Fundamental/Basic Accounting Equation :: Capital + Liabilities = Assets

Accounting - Mathematical Concepts used

Accounting is built on mathematical concepts. The early developments of accounting involved mathematicians. Luca Pacioli

The first printed treatise of bookkeeping in the world is the "Summa de Arithmetica, Geometria, Proportioni et Proportionalita" written by Luca Pacioli. The treatise was published in Venice in 1494, and was reprinted at Toscolano in 1523. This work is one of the most important books on mathematics and has had an enormous impact on the field of accounting ever since.


In mathematics, an equation is a statement of equality between two expressions.

Expression1 = Expression2


Terms combined together with the mathematical operations of addition (+) and subtraction (−) form expressions.


Each element of accounting i.e. each account head forms a term.

Thus the accounting equation can be interpreted as

__ a/c + ___ a/c + ___ a/c = ___ a/c + ___ a/c

Mathematical Interpretation

Numerals and Literals

Numerals are numbers. Literals are alphabets used in place of (or to represent) numbers.

Constants, Variables, Unknowns

Constants are those which have a fixed value. Variables are those which are capable of having more than one value. When the value represented by the constant is not known we call it an unknown.

Numerals are always constants whereas literals can be either constants or variables.


Constants and variables combined together with the mathematical operations of multiplication (×) and division (÷) form terms.

The Fundamental Accounting Equation

The total idea of accounting is built around an equation which is a mathematical equation called the "Fundamental Accounting Equation". It is a statement of equality between assets and liabilities. As per this equation, the value of the assets of an organisation should always be equal to the value of its liabilities.

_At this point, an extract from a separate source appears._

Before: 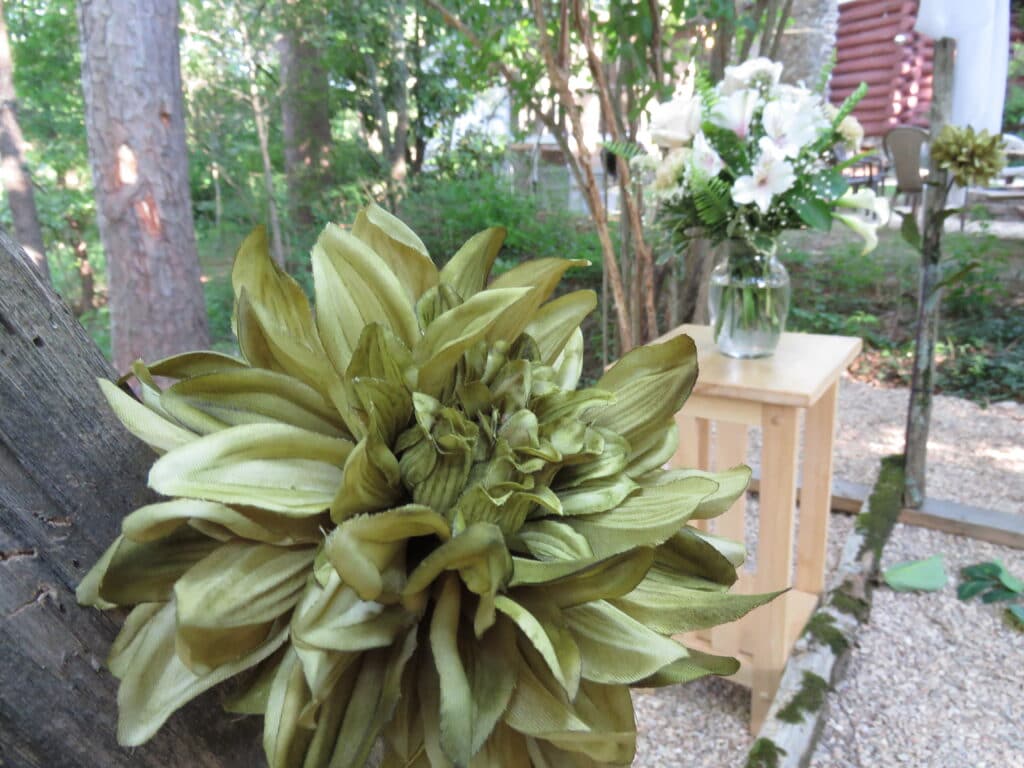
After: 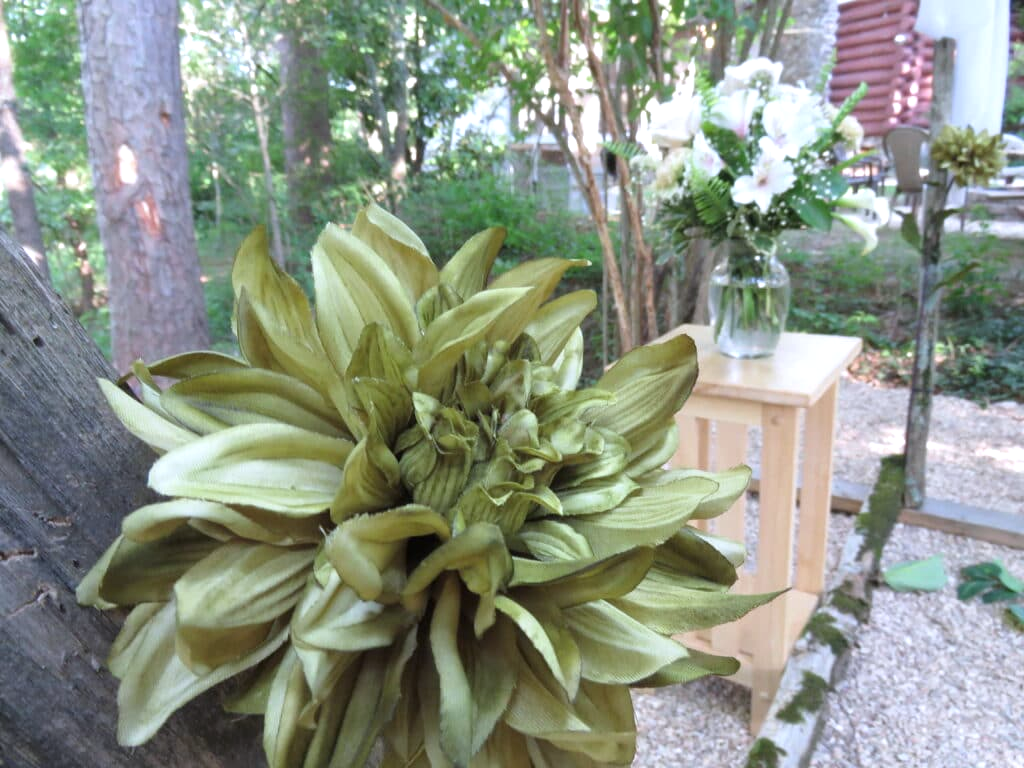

Capital + Liabilities = Assets

Isn't it Liabilities = Assets?

Yes, the fundamental accounting equation in its true sense should be Liabilities = Assets and it is true even.

The explanation for the equation being written as Capital + Liabilities = Assets lies in the separate entity concept. Since the owner is also an alien to the business, the amount that is contributed by the owner towards his capital should also be treated as a liability to the business.

But since it is of a special nature and it is a liability which differs from the others in the sense that it takes the maximum amount of risk in the business, it would be appropriate to show it separately always.

Therefore the liabilities on the LHS of the accounting equation are divided into two as capital and liabilities.

Total Liabilities
  = Total Capital Employed
  = Owned Capital + Loaned Capital

The total capital employed in the business comes from two sources. One the ownership of the business (which we call owned capital) and two from non-owners as liabilities (which we call loaned capital).

Since the owners contribution is also to be treated as a liability we can say that total liabilities is equal to total capital.

What are Assets?

Since this is the initial stages of learning accountancy, we will limit our understanding to it would be better to have a simple understanding on what an asset is.


  • Anything of material value or usefulness that is owned by a person or organisation
  • something useful or valuable
  • something that can be liquidated by converting to cash or another asset

Entities which are capable of being liquidated/realised by forfeiting their possession are called assets.


  • Motor Car, Buildings, Land, Furniture etc.
  • Debtors (those who owe us money) are also assets.

    They clear off their dues by paying cash, which can be interpreted as liquidation of debtors.

  • Goodwill is also an asset.

    It can be sold and realised in cash at the time of sale of business.


  • convert to cash

Liquidation with respect to assets is the process of converting the asset to cash by handing over its possession.

The faster an asset is capable of being converted to cash, the more liquid it is.

  • Cash is the highest liquid asset.

    It needs no time to get converted to cash.

  • Goodwill of an organisation or a business is the least liquid asset.

    It exists as long as the organisation exists and can only be realised only on shutting down or selling away the business.